+++ Document passage
LOS ANGELES– Last year Alejandro Holcman, SVP, corporate engineering at Qualcomm, was peppered with questions surrounding the viability of millimeter wave (mmWave) spectrum as he spoke at the Mobile World Congress Los Angeles. This week, he proudly announced that many, if not most of those questions have been answered, during this year’s Light Reading breakfast event at the Mobile World Congress Los Angeles, being held this week.
“People wanted to know whether the mmWave band works for wireless technology. Is it only line of sight? What happens when you go indoors?” Holcman said. “I am really excited that we have infrastructure and real phones that use mmWaves. They are the same form factor as other mobile phones. You can do a lot with mmWave spectrum. In some cases, indoors, it is really incredible the things you can do.”
Holcman described a coverage test at Qualcomm’s headquarters in San Diego, and an mmWave site was placed pointing out toward the front door of the lobby, away from the offices, using the 28 GHz band.
“We expected significant coverage in front of the antenna,” Holcman said. “But technicians got better coverage than they expected.”
Significant coverage was experienced behind the gNodeB, including the second and third floor. The downlink median burst rate was 3.1 Gbps.
++++++
+++ Information supplied
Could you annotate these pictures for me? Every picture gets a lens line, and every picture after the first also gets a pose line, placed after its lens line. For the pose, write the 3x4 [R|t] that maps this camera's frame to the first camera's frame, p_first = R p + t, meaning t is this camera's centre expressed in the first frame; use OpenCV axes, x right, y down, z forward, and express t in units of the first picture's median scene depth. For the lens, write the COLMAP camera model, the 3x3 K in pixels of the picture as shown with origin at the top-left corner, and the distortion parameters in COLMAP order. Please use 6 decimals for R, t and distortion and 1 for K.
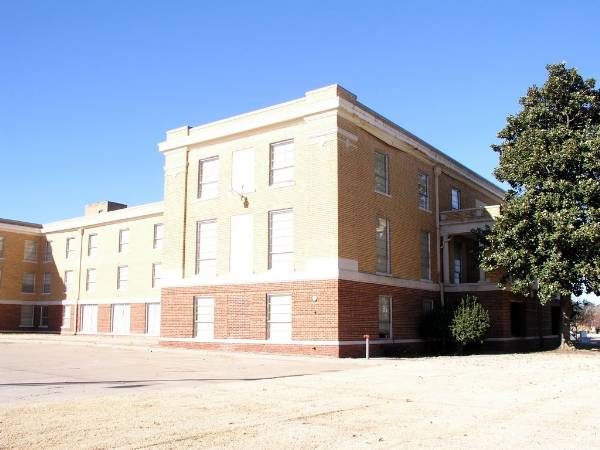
++++++
■ What you are asked to do
Using the mmWave article above, answer the following:
(a) Which frequency band did the mmWave site at Qualcomm's San Diego headquarters use?
(b) What downlink median burst rate was recorded in the coverage test?
(c) At what event did Holcman make this year's announcement?

■ Exercise output
(a) The 28 GHz band.
(b) 3.1 Gbps.
(c) The Light Reading breakfast event at the Mobile World Congress Los Angeles.